Around the House:  “Childproofing” a Home

Home accessories can be child-friendly and stylish! Baskets make quick work of tidying up toys and books, while the fluffy sheepskin easily transfers to the ground for impromptu floor play.

As I write this column, I am heading into the final weeks of pregnancy, and my household is eagerly awaiting the arrival of a new, tiny Burruss. My mailbox is flooded with the free parenting magazines that start showing up the moment the doctor knows you’re expecting, and they all contain articles detailing the many safety precautions responsible parents are supposed to take to prepare their homes for new bundles of joy.   

Having survived the baby and toddler phases with my now-six-year-old daughter, I’m not rushing to affix every bookshelf to the wall, pad the corners of the coffee table, and install that gadget that ensures lifting the toilet lid becomes a mind-boggling challenge. I know that all we really need to get started are a car seat, plenty of diapers and wipes, some onesies, and a place for Baby to sleep (ha, ha, ha).   

The magazines and Pinterest lists all emphasize the things you CAN’T have in your home such as sharp edges and corners, crib bumpers, and pretty much anything breakable. And while I certainly advocate child safety and doing as much as possible to prevent accidents, I’ve decided not to dwell on all the lovely things that may have to be packed away for a while but to focus instead on all the child-friendly décor our family can enjoy.  

As a parent, I know that one cannot have too many baskets! I keep them in the living room, in my daughter’s bedroom, in the hall closet, and I have one solely dedicated just to making the trip up and down the stairs. Having baskets in every room to toss blankets and toys into makes quick tidy-ups easy, and they provide a simple solution for corralling essentials, like diaper supplies, that you may want to tote from room to room. While colorful baskets look fabulous in kid-designated spaces, I use more traditional shades of rattan in family and adult rooms. Small baskets can be tucked into bookcases or media consoles, while large sizes look stylish flanking fireplaces or large case goods. Have a lonely corner? Try a trio of similar style baskets in varied sizes for a cohesive grouping.    

Who doesn’t love the image of a baby rolling about on a plush sheepskin rug? Decorators are fans of the sheepskin trend in baby-free houses too! Try tossing one over the back of the sofa in the TV Room or draping at the foot of the bed for a luxurious look you can easily transfer down to the floor for playtime. Children of all ages will love the tactile element of this versatile accessory! (My six-year-old still pulls it out for movie night.) While real sheepskin naturally repels dirt and you can spot-clean some soiling and stains with mild dish soap and water, I recommend using several smaller sheepskins rather than one large one so you can either replace it or take for a professional cleaning should a messy spit-up or diaper accident occur.   

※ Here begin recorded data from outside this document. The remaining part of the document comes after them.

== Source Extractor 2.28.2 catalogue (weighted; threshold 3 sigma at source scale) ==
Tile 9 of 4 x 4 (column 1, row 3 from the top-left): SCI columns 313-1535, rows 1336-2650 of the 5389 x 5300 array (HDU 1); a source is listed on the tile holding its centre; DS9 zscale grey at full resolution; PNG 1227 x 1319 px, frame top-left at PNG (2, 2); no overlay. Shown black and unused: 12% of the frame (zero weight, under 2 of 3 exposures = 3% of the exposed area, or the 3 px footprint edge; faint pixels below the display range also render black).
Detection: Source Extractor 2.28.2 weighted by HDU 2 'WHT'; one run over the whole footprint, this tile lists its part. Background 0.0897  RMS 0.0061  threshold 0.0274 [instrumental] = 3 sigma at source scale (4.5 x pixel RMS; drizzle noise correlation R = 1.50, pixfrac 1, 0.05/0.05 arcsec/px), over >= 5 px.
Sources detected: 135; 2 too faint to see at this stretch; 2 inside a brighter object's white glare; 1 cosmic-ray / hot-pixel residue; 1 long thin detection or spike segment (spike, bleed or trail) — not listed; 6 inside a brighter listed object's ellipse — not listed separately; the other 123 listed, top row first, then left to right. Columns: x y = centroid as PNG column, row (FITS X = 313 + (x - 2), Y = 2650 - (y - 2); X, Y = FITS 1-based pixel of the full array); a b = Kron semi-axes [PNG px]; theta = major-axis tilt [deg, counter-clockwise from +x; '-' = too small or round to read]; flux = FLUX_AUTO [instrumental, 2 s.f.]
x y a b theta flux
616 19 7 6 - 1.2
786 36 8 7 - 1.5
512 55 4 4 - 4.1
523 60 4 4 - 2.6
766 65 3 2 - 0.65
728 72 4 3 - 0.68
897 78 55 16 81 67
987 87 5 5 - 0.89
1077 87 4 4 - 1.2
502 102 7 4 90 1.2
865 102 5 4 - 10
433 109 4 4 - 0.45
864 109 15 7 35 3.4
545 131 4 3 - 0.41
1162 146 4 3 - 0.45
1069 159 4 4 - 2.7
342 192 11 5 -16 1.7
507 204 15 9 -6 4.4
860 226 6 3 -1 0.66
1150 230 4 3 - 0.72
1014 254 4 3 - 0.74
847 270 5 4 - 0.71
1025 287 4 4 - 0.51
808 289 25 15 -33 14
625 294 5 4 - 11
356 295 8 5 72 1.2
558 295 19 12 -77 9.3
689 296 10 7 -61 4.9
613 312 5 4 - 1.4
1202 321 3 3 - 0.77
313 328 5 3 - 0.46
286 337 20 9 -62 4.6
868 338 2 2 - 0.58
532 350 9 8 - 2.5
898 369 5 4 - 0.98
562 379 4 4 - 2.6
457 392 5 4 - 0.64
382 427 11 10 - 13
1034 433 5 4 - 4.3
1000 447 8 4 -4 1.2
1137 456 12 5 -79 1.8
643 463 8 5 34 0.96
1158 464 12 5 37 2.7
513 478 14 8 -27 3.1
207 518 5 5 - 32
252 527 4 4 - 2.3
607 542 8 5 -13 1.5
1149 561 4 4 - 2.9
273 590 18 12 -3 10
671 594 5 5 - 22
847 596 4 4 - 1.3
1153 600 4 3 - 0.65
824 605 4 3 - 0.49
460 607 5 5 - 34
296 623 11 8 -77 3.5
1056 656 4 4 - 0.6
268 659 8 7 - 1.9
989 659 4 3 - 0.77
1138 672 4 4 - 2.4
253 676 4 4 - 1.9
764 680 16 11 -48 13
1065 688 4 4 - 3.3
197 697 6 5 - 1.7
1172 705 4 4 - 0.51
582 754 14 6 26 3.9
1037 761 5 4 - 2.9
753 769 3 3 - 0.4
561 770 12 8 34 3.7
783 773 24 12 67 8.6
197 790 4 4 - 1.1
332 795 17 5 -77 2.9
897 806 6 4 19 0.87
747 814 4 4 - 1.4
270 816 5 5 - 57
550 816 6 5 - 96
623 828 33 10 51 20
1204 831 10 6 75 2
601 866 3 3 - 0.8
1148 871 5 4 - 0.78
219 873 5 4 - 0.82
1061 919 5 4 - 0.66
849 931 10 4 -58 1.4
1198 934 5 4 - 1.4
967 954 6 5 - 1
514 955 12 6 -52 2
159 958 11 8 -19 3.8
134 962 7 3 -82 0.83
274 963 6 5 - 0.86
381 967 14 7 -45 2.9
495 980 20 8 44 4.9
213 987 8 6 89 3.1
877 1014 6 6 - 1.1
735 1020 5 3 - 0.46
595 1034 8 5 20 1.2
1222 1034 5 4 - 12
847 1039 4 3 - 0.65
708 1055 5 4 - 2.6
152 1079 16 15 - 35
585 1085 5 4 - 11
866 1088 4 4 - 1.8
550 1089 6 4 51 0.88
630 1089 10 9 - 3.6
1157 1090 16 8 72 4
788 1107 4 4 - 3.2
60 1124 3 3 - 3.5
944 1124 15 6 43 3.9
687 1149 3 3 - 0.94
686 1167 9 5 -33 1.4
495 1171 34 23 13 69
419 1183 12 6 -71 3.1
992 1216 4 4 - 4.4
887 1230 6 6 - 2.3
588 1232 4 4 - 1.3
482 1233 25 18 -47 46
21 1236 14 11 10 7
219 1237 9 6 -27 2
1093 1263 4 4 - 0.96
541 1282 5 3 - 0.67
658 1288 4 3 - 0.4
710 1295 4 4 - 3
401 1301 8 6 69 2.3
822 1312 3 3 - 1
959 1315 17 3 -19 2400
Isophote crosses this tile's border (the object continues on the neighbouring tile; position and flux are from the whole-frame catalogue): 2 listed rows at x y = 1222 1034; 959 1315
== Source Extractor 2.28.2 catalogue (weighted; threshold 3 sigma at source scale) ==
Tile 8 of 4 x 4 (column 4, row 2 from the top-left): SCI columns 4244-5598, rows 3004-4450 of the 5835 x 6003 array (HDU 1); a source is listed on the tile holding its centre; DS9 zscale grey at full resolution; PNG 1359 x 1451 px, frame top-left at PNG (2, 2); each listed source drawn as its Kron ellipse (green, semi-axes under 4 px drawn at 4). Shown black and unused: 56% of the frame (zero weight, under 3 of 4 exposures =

These days, children-sized furniture needn’t be a primary-colored or cartoon-character-covered eyesore. There are plenty of sophisticated options that can blend into and actually enhance your current décor. While high chairs are typically cringe-worthy designs that take up lots of space while adding no visual appeal to kitchens and dining rooms, the Stokke Tripp Trapp high chair has caused a Pinterest sensation by finally offering a simplistic wood seat that ages with your child and even acts as extra seating for an adult. Its Scandinavian design works beautifully in contemporary or minimalist homes and is sleek enough to slip discreetly into traditional, formal spaces as well.   

For those with minimal space, a minimal budget, or who just can’t stand the thought of a high chair on permanent display, clip-on versions of high chairs abound! Chairs like the Mountain Buggy Pod Clip-On High Chair affix to countertops or tabletops when you’re using them, then fold up and hide away when you’re not. These options not only save space and travel to Grandma’s, they’re typically much less expensive than stand-alone chairs.  

To whatever extent you decide to “childproof” your home, keep in mind how quickly the years will pass. While the bottle-drying station, never-ending cleanups, and overabundance of toys may seem as though it’s all permanent, you will all to soon be trying to create space for homework, extra electronic devices, and an extra car in the driveway!